KITA belum beranjak dari abad introspeksi, masa ketika egoisme merupakan rute favorit menuju hidup bahagia. Kita menghabiskan banyak waktu demi memuaskan keinginan batin, harapan, dan mengejar status-status pribadi.
Dengan mudah, saat ini, kita bisa bertemu cara cepat menjadi kaya raya di rak-rak buku terbaru dan terlaris di toko buku. Cara mudah mewujudkan mimpi semacam itu bahkan menyamar sebagai karya fiksi yang dicetak berulang-ulang dalam tempo singkat dan melahirkan banyak penulis kaya dan angkuh. Buku-buku semacam itu sering kali menjebak kita dalam pusaran hidup mementingkan diri sendiri.
Era introspeksi adalah kesalahan, kata seorang pemikir bernama Roman Krznaric. Abad ke-21 mestinya sudah berubah menjadi era outrospeksi. Tampaknya, kata “outrospeksi” belum ada dalam Kamus Besar Bahasa Indonesia edisi terbaru. Introspeksi sering digambarkan sebagai tindakan bercermin, melihat ke dalam diri sendiri. Sementara itu, outrospeksi adalah tindakan keluar dari diri sendiri dan belajar dari kehidupan orang lain. “Empati adalah seni hidup yang menjadi ciri utama abad outrospeksi,” kata Krznaric dalam bukunya The Wonderbox: Curious Histories of How to Live.

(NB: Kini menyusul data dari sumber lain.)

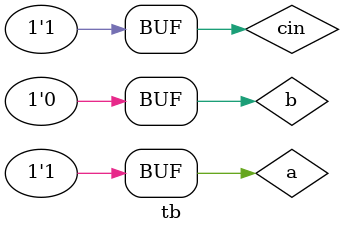
<source format=sv>
module full_adder (input a,
                         b, 
                         cin, 
                  output sum,
                        carry
); 

    wire w1, w2, w3, w4; 

    xor (w1, a, b); 
    xor (sum, w1, cin);
    and (w2,a,b);
    and (w3,b,cin);
    and (w4,cin,a);
    or (carry,w2,w3,w4);
endmodule 

module half_adder(input a, 
                        b, 
                output sum, 
                        carry
);
    assign {carry,sum} = a+b; 
    
endmodule 


module full_adder_1(input a,
                         b, 
                         cin, 
                  output sum,
                        carry
);

    wire w1,w2,w3; 

    xor (sum,a,b,cin);
    xor (w1,a,b);
    and (w3, w1,cin);
    and (w2, a,b);
    or (carry,w2,w3);

endmodule 



module tb; 

    reg a; 
    reg b; 
    reg cin; 
    //wire w1,w2,w3; 
    wire sum, carry; 

    //full_adder f1(.a(a), .b(b), .cin(cin), .sum(sum), .carry(carry));

    full_adder_1 f1(.a(a), .b(b), .cin(cin), .sum(sum), .carry(carry));

    // half_adder ha1 (.a(a), .b(b), .sum(w1),.carry(w2));
    // half_adder ha2 (.a(cin),.b(w1),.sum(sum), .carry(w3)); //this dot refers to the model half_adder not the module tb variables. 
    // or (carry,w2,w3);
    initial begin 
        $monitor ("[time=%0t] a=%0d, b=%0d, cin=%0d, sum=%0d, carry=%0d", $time, a,b,cin,sum, carry);
        a=1; 
        b=1; 
        cin=1; 
        #1; 
        a=1; 
        b=0; 
        cin=1;        
    end 
endmodule 
</source>
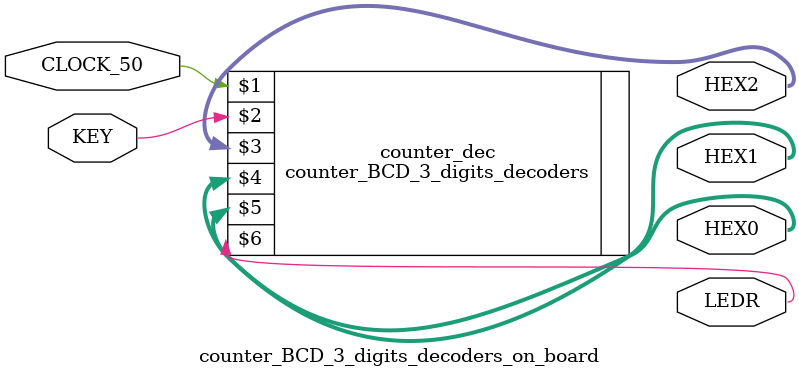
<source format=v>
module counter_BCD_3_digits_decoders_on_board(input CLOCK_50,
															 input [0:0] KEY, 
															 output [0:6] HEX2, HEX1, HEX0,
														    output [0:0] LEDR);
															 
	counter_BCD_3_digits_decoders counter_dec(CLOCK_50, KEY[0], HEX2[0:6], HEX1[0:6], HEX0[0:6], LEDR[0]);
	
endmodule

</source>
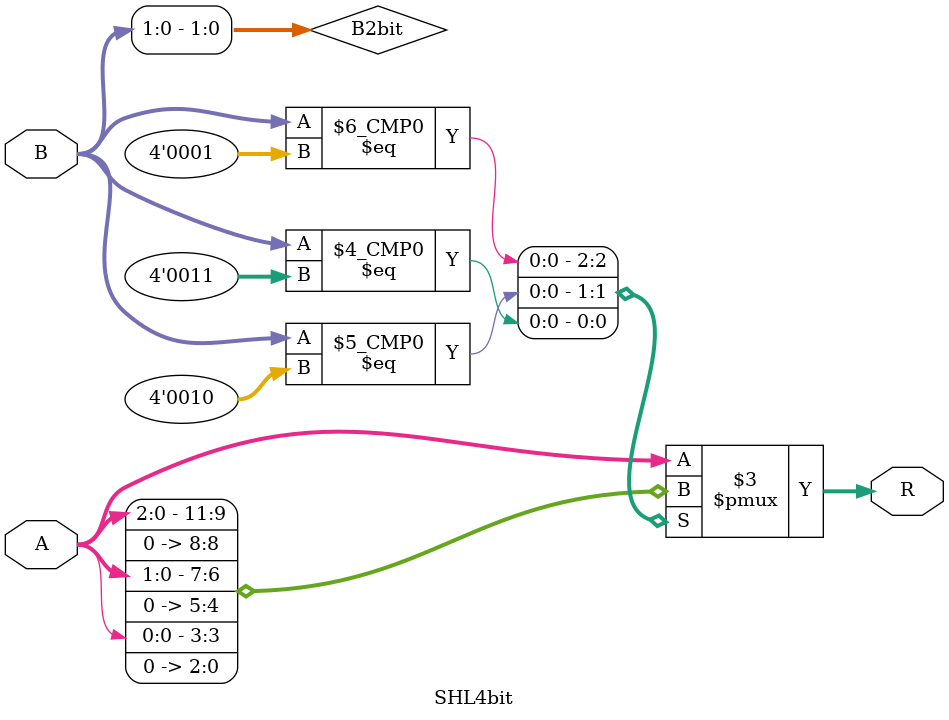
<source format=v>
module SHL4bit 
(
    input wire [3:0] A,B,  
    output reg [3:0] R
);

    wire [1:0] B2bit;
    assign B2bit = B[1:0];

    always @(*) begin
        case(B)
            2'b00: R = A;                     // No shift
            2'b01: R = {A[2:0], 1'b0};        // Left shift by 1 bit
            2'b10: R = {A[1:0], 2'b00};       // Left shift by 2 bits
            2'b11: R = {A[0], 3'b000};        // Left shift by 3 bits
            default: R = A;                   // Default case (no shift)
        endcase
    end
    
endmodule
</source>
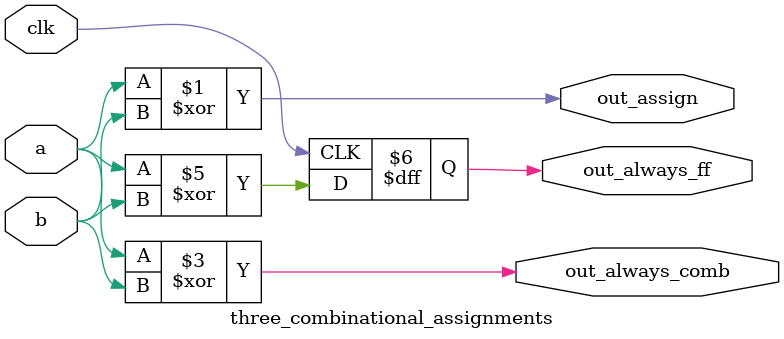
<source format=v>
module three_combinational_assignments(
    input clk,
    input a,
    input b,
    output wire out_assign,
    output reg out_always_comb,
    output reg out_always_ff   );
    // Continual, combinational, memory-less, and asynchronous.
    assign out_assign = (a ^ b);
    // Blocking, combinational, memory-less, and asynchronous. "Level triggered"
    //always_comb begin
    always @(*) begin
        out_always_comb = (a ^ b);
    end
    // Blocking, combinational, memory-less, and clocked. "Edge triggered"
    //always_ff @(posedge clk) begin
    always @(posedge clk) begin
        out_always_ff = (a ^ b);
    end

endmodule
</source>
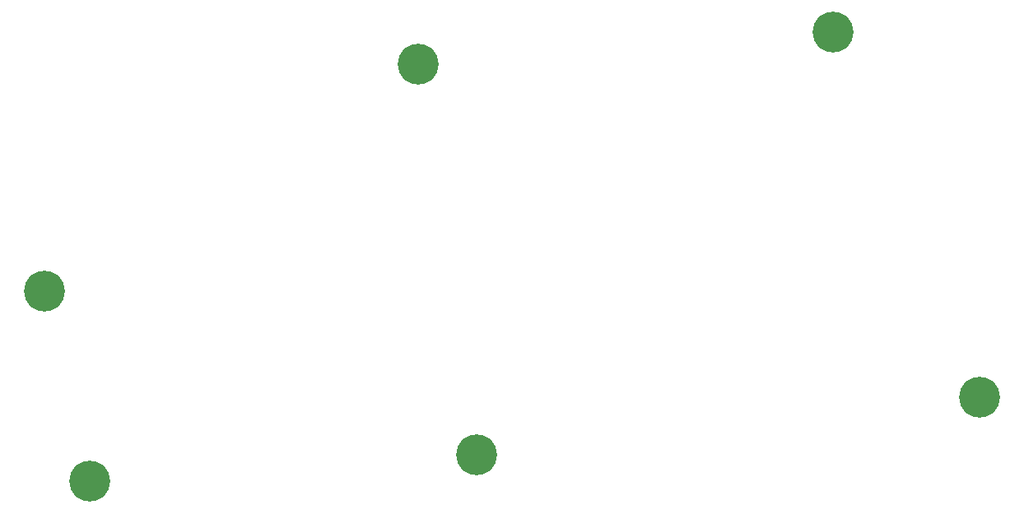
<source format=gbs>
%TF.GenerationSoftware,KiCad,Pcbnew,(6.0.0-0)*%
%TF.CreationDate,2022-02-08T20:13:20+07:00*%
%TF.ProjectId,PCB Bottom,50434220-426f-4747-946f-6d2e6b696361,rev?*%
%TF.SameCoordinates,Original*%
%TF.FileFunction,Soldermask,Bot*%
%TF.FilePolarity,Negative*%
%FSLAX46Y46*%
G04 Gerber Fmt 4.6, Leading zero omitted, Abs format (unit mm)*
G04 Created by KiCad (PCBNEW (6.0.0-0)) date 2022-02-08 20:13:20*
%MOMM*%
%LPD*%
G01*
G04 APERTURE LIST*
%ADD10C,4.200000*%
G04 APERTURE END LIST*
D10*
%TO.C,*%
X83007200Y-81280000D03*
%TD*%
%TO.C,*%
X43241594Y-84021403D03*
%TD*%
%TO.C,REF\u002A\u002A*%
X38608000Y-64414400D03*
%TD*%
%TO.C,*%
X134771541Y-75397056D03*
%TD*%
%TO.C,*%
X119695594Y-37793403D03*
%TD*%
%TO.C,*%
X76972794Y-41095403D03*
%TD*%
M02*

</source>
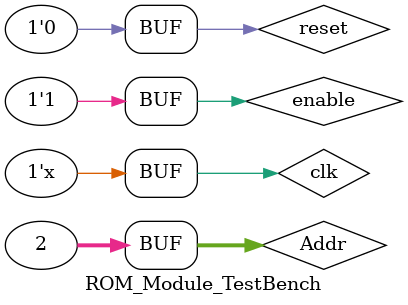
<source format=v>
`timescale 1ns / 1ps


module ROM_Module_TestBench;

    reg clk, reset, enable;
    reg [31:0] Addr;
    wire [31:0] result;

    ROM_Module uut(.Addr(Addr), .IR(result), 
                    .ROMEnable(enable), .clk(clk),  .reset(reset) );

    initial begin
        #100;
        clk = 0;
        reset = 0;
        enable = 0;
        Addr = 32'b00000000000000000000000000000000;
        # 30 enable = 1;
        # 30 Addr = 32'b00000000000000000000000000000001;
        # 30 Addr = 32'b00000000000000000000000000000010;
    end
    always
        #10 clk = ~clk;
endmodule

</source>
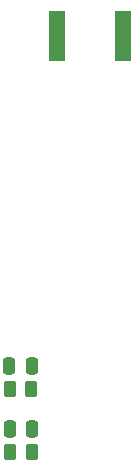
<source format=gbp>
%TF.GenerationSoftware,KiCad,Pcbnew,(7.0.0)*%
%TF.CreationDate,2023-11-22T19:41:51+05:30*%
%TF.ProjectId,Drone_Controller_3.0,44726f6e-655f-4436-9f6e-74726f6c6c65,rev?*%
%TF.SameCoordinates,Original*%
%TF.FileFunction,Paste,Bot*%
%TF.FilePolarity,Positive*%
%FSLAX46Y46*%
G04 Gerber Fmt 4.6, Leading zero omitted, Abs format (unit mm)*
G04 Created by KiCad (PCBNEW (7.0.0)) date 2023-11-22 19:41:51*
%MOMM*%
%LPD*%
G01*
G04 APERTURE LIST*
G04 Aperture macros list*
%AMRoundRect*
0 Rectangle with rounded corners*
0 $1 Rounding radius*
0 $2 $3 $4 $5 $6 $7 $8 $9 X,Y pos of 4 corners*
0 Add a 4 corners polygon primitive as box body*
4,1,4,$2,$3,$4,$5,$6,$7,$8,$9,$2,$3,0*
0 Add four circle primitives for the rounded corners*
1,1,$1+$1,$2,$3*
1,1,$1+$1,$4,$5*
1,1,$1+$1,$6,$7*
1,1,$1+$1,$8,$9*
0 Add four rect primitives between the rounded corners*
20,1,$1+$1,$2,$3,$4,$5,0*
20,1,$1+$1,$4,$5,$6,$7,0*
20,1,$1+$1,$6,$7,$8,$9,0*
20,1,$1+$1,$8,$9,$2,$3,0*%
G04 Aperture macros list end*
%ADD10R,1.350000X4.200000*%
%ADD11RoundRect,0.250000X0.262500X0.450000X-0.262500X0.450000X-0.262500X-0.450000X0.262500X-0.450000X0*%
%ADD12RoundRect,0.250000X0.250000X0.475000X-0.250000X0.475000X-0.250000X-0.475000X0.250000X-0.475000X0*%
%ADD13RoundRect,0.250000X-0.250000X-0.475000X0.250000X-0.475000X0.250000X0.475000X-0.250000X0.475000X0*%
%ADD14RoundRect,0.250000X-0.262500X-0.450000X0.262500X-0.450000X0.262500X0.450000X-0.262500X0.450000X0*%
G04 APERTURE END LIST*
D10*
%TO.C,J1*%
X140086599Y-47828199D03*
X134436599Y-47828199D03*
%TD*%
D11*
%TO.C,R11*%
X132279400Y-77724000D03*
X130454400Y-77724000D03*
%TD*%
D12*
%TO.C,C24*%
X132318800Y-75793600D03*
X130418800Y-75793600D03*
%TD*%
D13*
%TO.C,C22*%
X130469600Y-81076800D03*
X132369600Y-81076800D03*
%TD*%
D14*
%TO.C,FB1*%
X130505200Y-83007200D03*
X132330200Y-83007200D03*
%TD*%
M02*

</source>
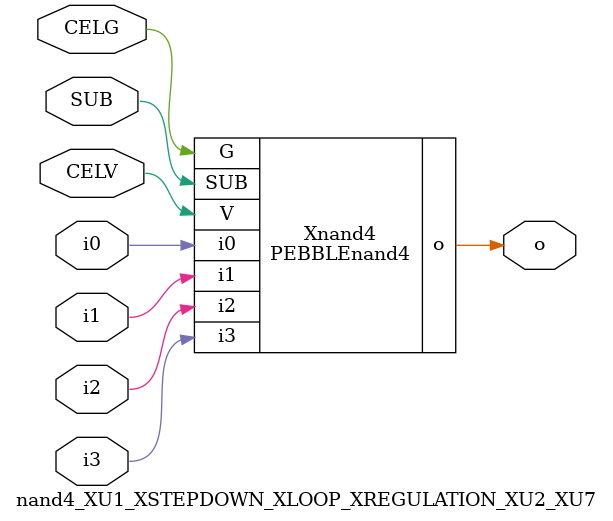
<source format=v>



module PEBBLEnand4 ( o, G, SUB, V, i0, i1, i2, i3 );

  input i0;
  input V;
  input i3;
  input i2;
  input i1;
  input G;
  output o;
  input SUB;
endmodule

//Celera Confidential Do Not Copy nand4_XU1_XSTEPDOWN_XLOOP_XREGULATION_XU2_XU7
//Celera Confidential Symbol Generator
//nand4
module nand4_XU1_XSTEPDOWN_XLOOP_XREGULATION_XU2_XU7 (CELV,CELG,i0,i1,i2,i3,o,SUB);
input CELV;
input CELG;
input i0;
input i1;
input i2;
input i3;
input SUB;
output o;

//Celera Confidential Do Not Copy nand4
PEBBLEnand4 Xnand4(
.V (CELV),
.i0 (i0),
.i1 (i1),
.i2 (i2),
.i3 (i3),
.o (o),
.SUB (SUB),
.G (CELG)
);
//,diesize,PEBBLEnand4

//Celera Confidential Do Not Copy Module End
//Celera Schematic Generator
endmodule

</source>
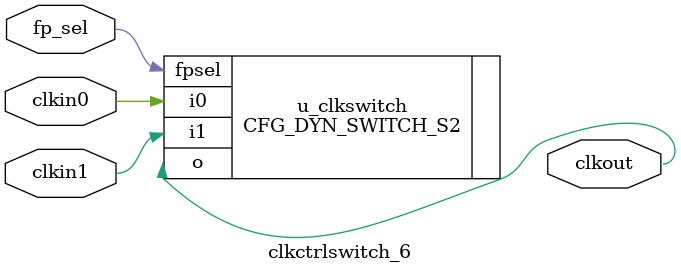
<source format=v>

module clkctrlswitch_6(
    clkin0,
    clkin1,
    fp_sel,
    clkout
);

input clkin0;
input clkin1;
input fp_sel;
output clkout;

CFG_DYN_SWITCH_S2 #(
        .SEL (2'b11),
        .gclk_mux (6)
)
u_clkswitch (
        .o (clkout),
        .i0 (clkin0),
        .i1 (clkin1),
        .fpsel (fp_sel)
);

endmodule

// ============================================================
//                  clkctrlswitch Setting
//
// Warning: This part is read by Fuxi, please don't modify it.
// ============================================================
// Device          : H1D03N0L144C7
// Module          : clkctrlswitch_6
// IP core         : clkctrlswitch
// IP Version      : 1

// Mux             : 6
// Simulation Files: 
// Synthesis Files : 

</source>
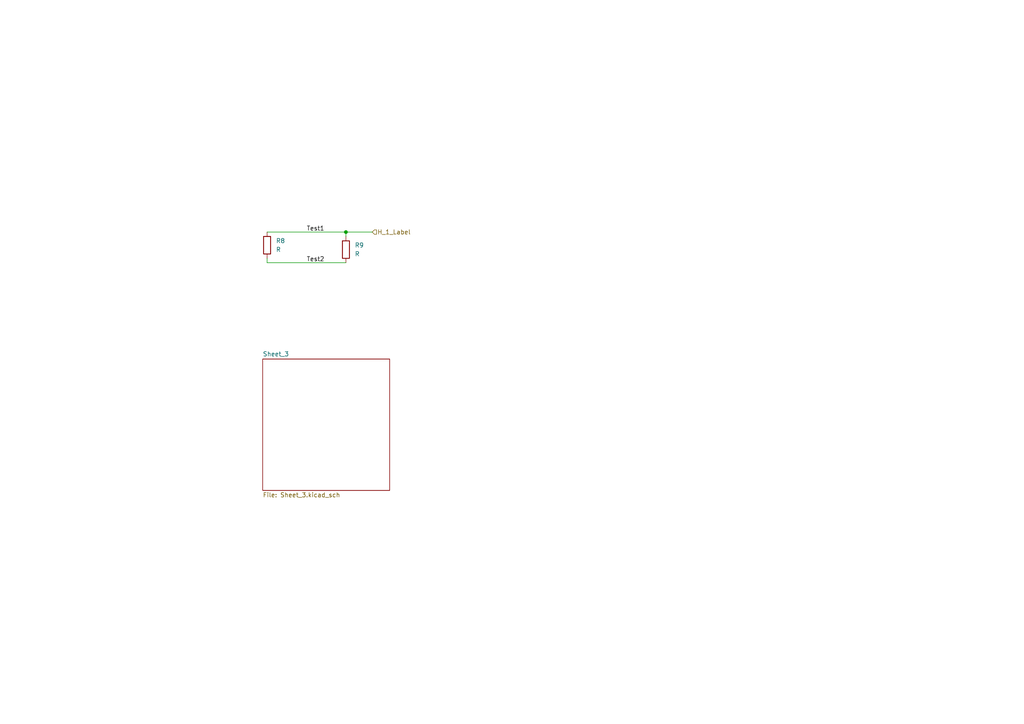
<source format=kicad_sch>
(kicad_sch
	(version 20250114)
	(generator "eeschema")
	(generator_version "9.0")
	(uuid "f4bbfb93-7f94-4228-80a5-f21e36baed07")
	(paper "A4")
	
	(junction
		(at 100.33 67.31)
		(diameter 0)
		(color 0 0 0 0)
		(uuid "dac0d67c-8a8a-4868-86dc-b224b082e8ef")
	)
	(wire
		(pts
			(xy 77.47 76.2) (xy 77.47 74.93)
		)
		(stroke
			(width 0)
			(type default)
		)
		(uuid "33a39dc3-24a4-42f4-bdd7-eaf8cbbecd12")
	)
	(wire
		(pts
			(xy 100.33 67.31) (xy 100.33 68.58)
		)
		(stroke
			(width 0)
			(type default)
		)
		(uuid "44b9b520-26ac-46fa-afb6-4df71227f4b9")
	)
	(wire
		(pts
			(xy 77.47 67.31) (xy 100.33 67.31)
		)
		(stroke
			(width 0)
			(type default)
		)
		(uuid "e913791d-a04d-4542-aa49-d4c3f8edf422")
	)
	(wire
		(pts
			(xy 100.33 67.31) (xy 107.95 67.31)
		)
		(stroke
			(width 0)
			(type default)
		)
		(uuid "e95d48af-cf26-4b4a-9a8c-fa058c0cba00")
	)
	(wire
		(pts
			(xy 100.33 76.2) (xy 77.47 76.2)
		)
		(stroke
			(width 0)
			(type default)
		)
		(uuid "f101ced6-065f-425a-bae1-015389bc4550")
	)
	(label "Test2"
		(at 88.9 76.2 0)
		(effects
			(font
				(size 1.27 1.27)
			)
			(justify left bottom)
		)
		(uuid "1a672cf5-d4ce-4b62-9937-e300d9e78d3b")
	)
	(label "Test1"
		(at 88.9 67.31 0)
		(effects
			(font
				(size 1.27 1.27)
			)
			(justify left bottom)
		)
		(uuid "820fd734-b9de-4791-9b66-7671bc4c2628")
	)
	(hierarchical_label "H_1_Label"
		(shape input)
		(at 107.95 67.31 0)
		(effects
			(font
				(size 1.27 1.27)
			)
			(justify left)
		)
		(uuid "9f5fb905-8cde-4083-a23e-7ac804ed1e38")
	)
	(symbol
		(lib_id "Device:R")
		(at 100.33 72.39 0)
		(unit 1)
		(exclude_from_sim no)
		(in_bom yes)
		(on_board yes)
		(dnp no)
		(fields_autoplaced yes)
		(uuid "3ab31ceb-ec3b-42a0-9fff-f8cd76706170")
		(property "Reference" "R9"
			(at 102.87 71.1199 0)
			(effects
				(font
					(size 1.27 1.27)
				)
				(justify left)
			)
		)
		(property "Value" "R"
			(at 102.87 73.6599 0)
			(effects
				(font
					(size 1.27 1.27)
				)
				(justify left)
			)
		)
		(property "Footprint" "Resistor_SMD:R_0201_0603Metric"
			(at 98.552 72.39 90)
			(effects
				(font
					(size 1.27 1.27)
				)
				(hide yes)
			)
		)
		(property "Datasheet" "~"
			(at 100.33 72.39 0)
			(effects
				(font
					(size 1.27 1.27)
				)
				(hide yes)
			)
		)
		(property "Description" "Resistor"
			(at 100.33 72.39 0)
			(effects
				(font
					(size 1.27 1.27)
				)
				(hide yes)
			)
		)
		(pin "1"
			(uuid "d89880d7-6951-46d6-98c3-46e5f0952c8d")
		)
		(pin "2"
			(uuid "c406f454-6b76-4503-a776-45aed492e22f")
		)
		(instances
			(project "Project Net Class"
				(path "/105f2309-8062-4052-83a1-4f56df5cd5b0/78bd4cda-1c13-4695-8969-57f2e065e075"
					(reference "R9")
					(unit 1)
				)
			)
		)
	)
	(symbol
		(lib_id "Device:R")
		(at 77.47 71.12 0)
		(unit 1)
		(exclude_from_sim no)
		(in_bom yes)
		(on_board yes)
		(dnp no)
		(fields_autoplaced yes)
		(uuid "ebb0fa42-7504-459f-8ce3-0163fba8d53b")
		(property "Reference" "R8"
			(at 80.01 69.8499 0)
			(effects
				(font
					(size 1.27 1.27)
				)
				(justify left)
			)
		)
		(property "Value" "R"
			(at 80.01 72.3899 0)
			(effects
				(font
					(size 1.27 1.27)
				)
				(justify left)
			)
		)
		(property "Footprint" "Resistor_SMD:R_0201_0603Metric"
			(at 75.692 71.12 90)
			(effects
				(font
					(size 1.27 1.27)
				)
				(hide yes)
			)
		)
		(property "Datasheet" "~"
			(at 77.47 71.12 0)
			(effects
				(font
					(size 1.27 1.27)
				)
				(hide yes)
			)
		)
		(property "Description" "Resistor"
			(at 77.47 71.12 0)
			(effects
				(font
					(size 1.27 1.27)
				)
				(hide yes)
			)
		)
		(pin "2"
			(uuid "b46c1856-981a-43c2-a28c-cb667efa72c9")
		)
		(pin "1"
			(uuid "03495adb-176d-46fe-abb2-10ceb3d7df95")
		)
		(instances
			(project "Project Net Class"
				(path "/105f2309-8062-4052-83a1-4f56df5cd5b0/78bd4cda-1c13-4695-8969-57f2e065e075"
					(reference "R8")
					(unit 1)
				)
			)
		)
	)
	(sheet
		(at 76.2 104.14)
		(size 36.83 38.1)
		(exclude_from_sim no)
		(in_bom yes)
		(on_board yes)
		(dnp no)
		(fields_autoplaced yes)
		(stroke
			(width 0.1524)
			(type solid)
		)
		(fill
			(color 0 0 0 0.0000)
		)
		(uuid "98b08ed2-cdd4-4f5c-b115-3f8727808524")
		(property "Sheetname" "Sheet_3"
			(at 76.2 103.4284 0)
			(effects
				(font
					(size 1.27 1.27)
				)
				(justify left bottom)
			)
		)
		(property "Sheetfile" "Sheet_3.kicad_sch"
			(at 76.2 142.8246 0)
			(effects
				(font
					(size 1.27 1.27)
				)
				(justify left top)
			)
		)
		(instances
			(project "Project Net Class"
				(path "/105f2309-8062-4052-83a1-4f56df5cd5b0/78bd4cda-1c13-4695-8969-57f2e065e075"
					(page "3")
				)
			)
		)
	)
)

</source>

Mestinya outrospeksi bukan hal yang asing bagi masyarakat Bugis dan Makassar di mana saya lahir dan tumbuh besar, masyarakat pemeluk budaya Siri’ na paccé/pessé. Paccé (Makassar) atau pessé (Bugis) berarti merasakan luka-derita orang lain, berempati. Saya kira, filosofi hidup semacam itu, meskipun dengan penyebutan berbeda, sudah hidup lama di negeri ini. Tapi, ajaran-ajaran hidup itu barangkali juga sudah hilang ditelan masa introspeksi.
•
LIBURAN adalah fenomena menarik untuk melihat dan menjelaskan kegagalan abad instrospeksi. Kita melakukan perjalanan wisata untuk bersenang-senang dan melarikan diri dari himpitan rutinitas, juga kejamnya hidup yang dipenuhi para pengejar mimpi. Kita rela bekerja dan tenggelam dalam kepadatan dan kesibukan Senin hingga Jumat semata untuk menunggu waktu rehat dan menghabiskan uang pada akhir pekan yang selalu terasa singkat.
Ketiklah kata ‘wisata’ di mesin pencari Google dan temukanlah tempat-tempat indah, berbagai paket liburan, juga agen-agen perjalanan yang siap mengaman-nyamankan suasana hati Anda. Para penggemar kesenangan bertualang dengan riang juga telah memajang kisah-kisah liburan di blog-blog mereka lengkap dengan foto-foto indah jepretan mereka. Bagi yang tak memiliki jaringan Internet, ada banyak pilihan majalah wisata yang bisa dibeli. Atau, cukup duduklah di depan televisi.
Jauh sebelum hari ini, Thomas Cook, pendiri agen wisata yang tersohor sejak abad ke-19 memiliki ide ganjil ihwal perjalanan wisata. Pada 1841, dia mengajak 500 orang mengikuti perjalanan kereta api sejauh 22 mil dari Leicester ke Loughborough. Tujuan perjalanan itu adalah bertemu orang-orang saleh yang akan menceramahi para peserta tur agar bisa terlepas dari pengaruh buruk minuman keras. Ide Cook itu tampaknya merupakan lelucon bagi para pencari kenyamanan wisata saat ini.
Pelajaran dari Cook adalah bahwa liburan bukan ruang untuk bersenang-senang, melainkan kesempatan untuk mempertanyakan nilai-nilai dan seni kehidupan. “To travel is to dispel the mists of fable and clear the mind of prejudice taught from babyhood, and facilitate perfectness of seeing eye to eye,” kata Cook.
Terinspirasi dari visi Cook, Krznaric mengusulkan liburan yang revolusioner. Dia menyebutnya wisata empati. Petualangan menggunakan sepatu orang lain dan belajar melihat dunia dari perspektif mereka.